_What needs to be done:_ Each line of the data below that carries the word "hgpatch" needs to be copied.

_Records shown:_
* * * * * * *

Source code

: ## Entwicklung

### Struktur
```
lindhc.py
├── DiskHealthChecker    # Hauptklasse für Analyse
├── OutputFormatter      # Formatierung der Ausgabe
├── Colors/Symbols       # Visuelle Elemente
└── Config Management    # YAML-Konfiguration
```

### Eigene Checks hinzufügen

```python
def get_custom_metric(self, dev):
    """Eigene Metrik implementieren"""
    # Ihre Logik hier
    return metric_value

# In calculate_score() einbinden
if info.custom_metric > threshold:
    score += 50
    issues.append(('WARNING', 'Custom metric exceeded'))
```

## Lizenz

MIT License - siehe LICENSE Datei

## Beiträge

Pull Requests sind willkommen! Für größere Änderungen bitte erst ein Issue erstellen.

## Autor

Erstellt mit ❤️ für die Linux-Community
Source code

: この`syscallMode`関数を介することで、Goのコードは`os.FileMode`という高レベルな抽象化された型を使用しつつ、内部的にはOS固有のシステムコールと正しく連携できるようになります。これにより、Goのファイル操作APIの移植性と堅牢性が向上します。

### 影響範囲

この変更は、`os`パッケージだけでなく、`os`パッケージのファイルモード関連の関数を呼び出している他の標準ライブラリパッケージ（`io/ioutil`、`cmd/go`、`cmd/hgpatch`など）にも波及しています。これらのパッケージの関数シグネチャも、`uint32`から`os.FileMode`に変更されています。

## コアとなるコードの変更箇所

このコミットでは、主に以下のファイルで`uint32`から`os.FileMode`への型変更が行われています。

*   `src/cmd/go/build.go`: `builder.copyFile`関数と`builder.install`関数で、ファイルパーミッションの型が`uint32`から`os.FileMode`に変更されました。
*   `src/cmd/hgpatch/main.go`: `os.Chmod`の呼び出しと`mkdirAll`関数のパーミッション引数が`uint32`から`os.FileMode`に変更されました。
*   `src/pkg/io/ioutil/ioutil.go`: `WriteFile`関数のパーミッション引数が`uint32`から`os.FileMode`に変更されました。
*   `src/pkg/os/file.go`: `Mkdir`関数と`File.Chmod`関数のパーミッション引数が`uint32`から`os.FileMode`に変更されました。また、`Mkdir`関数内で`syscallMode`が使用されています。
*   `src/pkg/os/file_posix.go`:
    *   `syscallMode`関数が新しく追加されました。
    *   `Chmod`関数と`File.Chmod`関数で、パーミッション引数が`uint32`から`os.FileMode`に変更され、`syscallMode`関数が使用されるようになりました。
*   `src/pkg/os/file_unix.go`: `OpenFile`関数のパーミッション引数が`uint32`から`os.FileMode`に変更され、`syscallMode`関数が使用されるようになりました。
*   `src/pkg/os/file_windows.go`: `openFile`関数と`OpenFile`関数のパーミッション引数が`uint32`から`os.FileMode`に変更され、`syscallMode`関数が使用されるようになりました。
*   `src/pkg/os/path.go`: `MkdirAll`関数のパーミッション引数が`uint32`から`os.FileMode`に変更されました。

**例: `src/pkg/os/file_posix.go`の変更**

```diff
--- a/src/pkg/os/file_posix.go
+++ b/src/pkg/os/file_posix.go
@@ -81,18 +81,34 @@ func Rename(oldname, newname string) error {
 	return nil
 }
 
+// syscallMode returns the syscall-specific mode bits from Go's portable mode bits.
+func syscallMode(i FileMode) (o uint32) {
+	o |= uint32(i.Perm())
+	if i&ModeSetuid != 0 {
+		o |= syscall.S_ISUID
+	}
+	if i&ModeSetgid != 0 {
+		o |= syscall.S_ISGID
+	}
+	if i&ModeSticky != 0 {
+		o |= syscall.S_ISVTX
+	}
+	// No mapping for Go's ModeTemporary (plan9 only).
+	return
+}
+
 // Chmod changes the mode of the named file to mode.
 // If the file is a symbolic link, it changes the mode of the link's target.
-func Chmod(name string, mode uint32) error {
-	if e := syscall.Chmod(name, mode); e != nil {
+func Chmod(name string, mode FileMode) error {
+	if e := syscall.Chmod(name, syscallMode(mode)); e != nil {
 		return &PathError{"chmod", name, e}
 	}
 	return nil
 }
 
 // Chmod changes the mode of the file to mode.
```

* * * * * * *

_Result of the exercise:_
この変更は、`os`パッケージだけでなく、`os`パッケージのファイルモード関連の関数を呼び出している他の標準ライブラリパッケージ（`io/ioutil`、`cmd/go`、`cmd/hgpatch`など）にも波及しています。これらのパッケージの関数シグネチャも、`uint32`から`os.FileMode`に変更されています。
*   `src/cmd/hgpatch/main.go`: `os.Chmod`の呼び出しと`mkdirAll`関数のパーミッション引数が`uint32`から`os.FileMode`に変更されました。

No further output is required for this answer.